> **Exercices à traiter**:
1 - Relevez tous les textes juridiques cités dans l'article sur la réforme du marché du travail espagnol. Donnez leur date lorsqu'elle est indiquée.
2 - Veuillez prolonger l'article sur la réforme du marché du travail espagnol à partir de sa dernière phrase.

La réforme des contrats temporaires de travail : la fixation d’une limite temporelle aux contrats de mission et le renforcement du contrôle du renouvellement des contrats.

          La réforme du marché du travail espagnol, engagée au cours de l’été dernier, a abouti à l’adoption et à la promulgation de la loi L.35/2010, du 17 septembre, relative aux « mesures urgentes pour la réforme du marché du travail», dont la réduction de l’usage injustifié aux contrats temporaires, par la fixation d’une limite temporelle aux contrats de mission et le renforcement du contrôle du renouvellement des contrats, constitue l’objectif prioritaire.


          Le Gouvernement espagnol, conscient de la violente détérioration de son marché du travail depuis le début d’une crise économique et financière mondiale ayant mis en évidence les carences de son modèle économique et social, a décidé d’engager en 2010 une réforme du marché du travail dans le dessein de réduire le chômage, de stimuler l’emploi, et ainsi assurer le financement de son système de sécurité sociale et augmenter la productivité de l’économie espagnole.


          Attendue et souhaitée depuis de nombreuses années en Espagne, la réforme se devait de constituer une réelle avancée face aux difficultés économiques, la précarisation grandissante des contrats de travail et l’asphyxie du marché. Egalement soutenue et encouragée par des institutions internationales telles que l’OCDE et le FMI, la réforme a finalement été initiée par un Décret-Loi Royal 10/2010 adopté en Conseil des Ministres le 16 juin après l’échec des négociations sociales menées entre les organisations syndicales et les groupements patronaux. Le Gouvernement, en l’absence de consensus avec les partenaires sociaux, a donc décidé d’engager unilatéralement la réforme qui s’est poursuivie par la voie parlementaire jusqu’à l’adoption de la loi L.35/2010, du 17 septembre, sur «les mesures urgentes pour la réforme du marché du travail». La réforme a pour ligne directrice de réduire la dualité du marché du travail entre travailleurs fixes et temporaires, renforcer les instruments de flexibilité interne, et favoriser l’emploi des jeunes et des chômeurs. Les contrats temporaires dont le taux, « le plus élevé de la zone euro », constitue une lourde charge d’un point de vue financier, sont jugés trop «précaires et inéquitables». La création d’emplois stables, de qualité et durables est un objectif prioritaire du Gouvernement qui entend accélérer la transposition en droit interne de la Directive 2008/104/CE du Parlement Européen et du Conseil, du 19 novembre 2008, relative au travail intérimaire.

> **Jeu de données**:
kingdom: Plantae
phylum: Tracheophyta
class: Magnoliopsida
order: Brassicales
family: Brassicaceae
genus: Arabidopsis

> **Réponses successives**:
1 -
- Loi L.35/2010, du 17 septembre, relative aux « mesures urgentes pour la réforme du marché du travail »
- Décret-Loi Royal 10/2010, adopté en Conseil des Ministres le 16 juin
- Directive 2008/104/CE du Parlement Européen et du Conseil, du 19 novembre 2008, relative au travail intérimaire

2 -
          En ce sens, la Loi L.35/2010 modifie le régime des contrats temporaires de travail, efficaces lors de leur création en 1984, mais qui constituent indéniablement aujourd’hui « un frein à la croissance économique espagnole de par les problèmes juridique qu’ils posent » comme le souligne Ángel Blasco Pellicer, Professeur de Droit du Travail et de la Sécurité Sociale à l’Université de Valence. Le travail temporaire, synonyme d’insécurité, est également une préoccupation du législateur français, sa nature ayant une « incidence directe sur l’instabilité du marché du travail » (Conseil des Revenus, de l’Emploi et de la Cohésion Sociale). Il doit être encadré strictement pour que le recours à ce type de contrat reste exceptionnel, le contrat à durée indéterminée se devant de demeurer « la forme normale et générale des contrats de travail ».  Il apparaît toutefois que le contrat de mission a fait l’objet d’un encadrement suivant des modalités différentes, en témoigne l’absence d’une requalification automatique du contrat en contrat à durée indéterminée au terme de celui-ci, ou la fixation d’une limite temporelle différente.


 


Répercussions de la durée limitée sur la nature du contrat temporaire de mission.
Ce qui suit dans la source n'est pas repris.